» Task brief
When you find the word "dataset" in a line of the entries, please copy the whole line.

» Record excerpts
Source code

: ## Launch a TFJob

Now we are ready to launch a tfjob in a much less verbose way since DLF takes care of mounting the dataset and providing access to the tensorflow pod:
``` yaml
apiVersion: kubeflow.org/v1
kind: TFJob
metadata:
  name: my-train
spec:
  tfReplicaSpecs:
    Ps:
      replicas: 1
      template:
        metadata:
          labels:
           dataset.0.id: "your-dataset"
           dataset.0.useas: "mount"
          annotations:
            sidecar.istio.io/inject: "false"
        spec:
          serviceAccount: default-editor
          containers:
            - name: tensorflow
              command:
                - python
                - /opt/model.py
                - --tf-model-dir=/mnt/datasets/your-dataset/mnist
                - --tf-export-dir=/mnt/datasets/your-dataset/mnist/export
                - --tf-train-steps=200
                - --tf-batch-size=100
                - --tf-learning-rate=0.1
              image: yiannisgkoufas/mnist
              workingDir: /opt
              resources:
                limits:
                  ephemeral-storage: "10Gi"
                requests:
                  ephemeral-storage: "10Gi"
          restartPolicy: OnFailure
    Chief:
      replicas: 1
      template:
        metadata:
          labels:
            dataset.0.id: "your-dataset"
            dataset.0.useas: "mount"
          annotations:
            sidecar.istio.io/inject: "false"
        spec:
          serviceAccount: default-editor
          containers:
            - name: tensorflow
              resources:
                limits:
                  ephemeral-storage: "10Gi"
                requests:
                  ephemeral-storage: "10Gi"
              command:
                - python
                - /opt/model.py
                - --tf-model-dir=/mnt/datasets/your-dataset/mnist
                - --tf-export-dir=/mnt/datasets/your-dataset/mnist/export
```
--
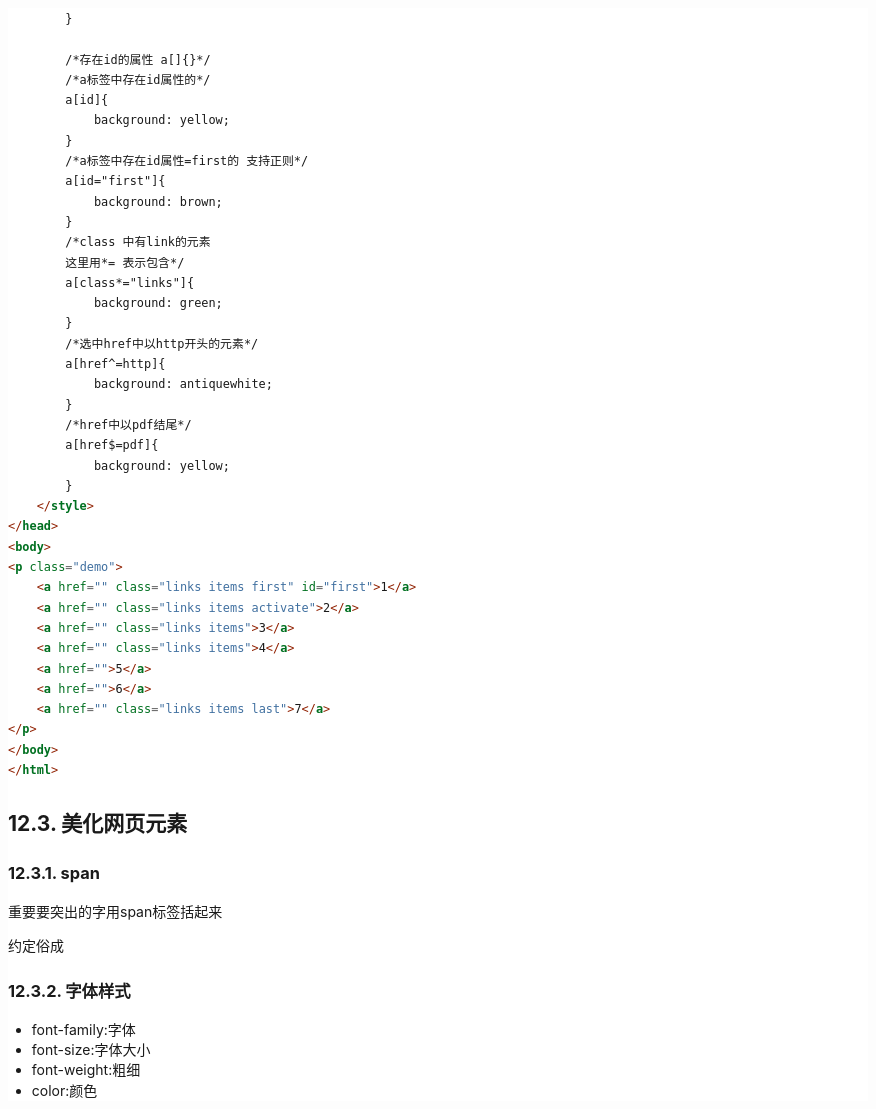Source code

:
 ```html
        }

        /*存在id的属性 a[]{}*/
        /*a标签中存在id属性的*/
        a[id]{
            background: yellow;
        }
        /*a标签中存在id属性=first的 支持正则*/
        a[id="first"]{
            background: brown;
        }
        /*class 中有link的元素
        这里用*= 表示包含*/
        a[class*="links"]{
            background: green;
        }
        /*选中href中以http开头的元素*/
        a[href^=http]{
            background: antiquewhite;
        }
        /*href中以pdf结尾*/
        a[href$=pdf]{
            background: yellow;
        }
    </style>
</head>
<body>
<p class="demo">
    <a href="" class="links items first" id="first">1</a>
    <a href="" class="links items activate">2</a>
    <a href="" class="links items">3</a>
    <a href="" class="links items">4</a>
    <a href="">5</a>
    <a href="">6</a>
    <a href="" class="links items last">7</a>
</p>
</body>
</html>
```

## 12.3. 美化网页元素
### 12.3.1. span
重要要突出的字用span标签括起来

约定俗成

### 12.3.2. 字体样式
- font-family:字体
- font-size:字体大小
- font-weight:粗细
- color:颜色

» Result
Now we are ready to launch a tfjob in a much less verbose way since DLF takes care of mounting the dataset and providing access to the tensorflow pod:
           dataset.0.id: "your-dataset"
           dataset.0.useas: "mount"
                - --tf-model-dir=/mnt/datasets/your-dataset/mnist
                - --tf-export-dir=/mnt/datasets/your-dataset/mnist/export
            dataset.0.id: "your-dataset"
            dataset.0.useas: "mount"
                - --tf-model-dir=/mnt/datasets/your-dataset/mnist
                - --tf-export-dir=/mnt/datasets/your-dataset/mnist/export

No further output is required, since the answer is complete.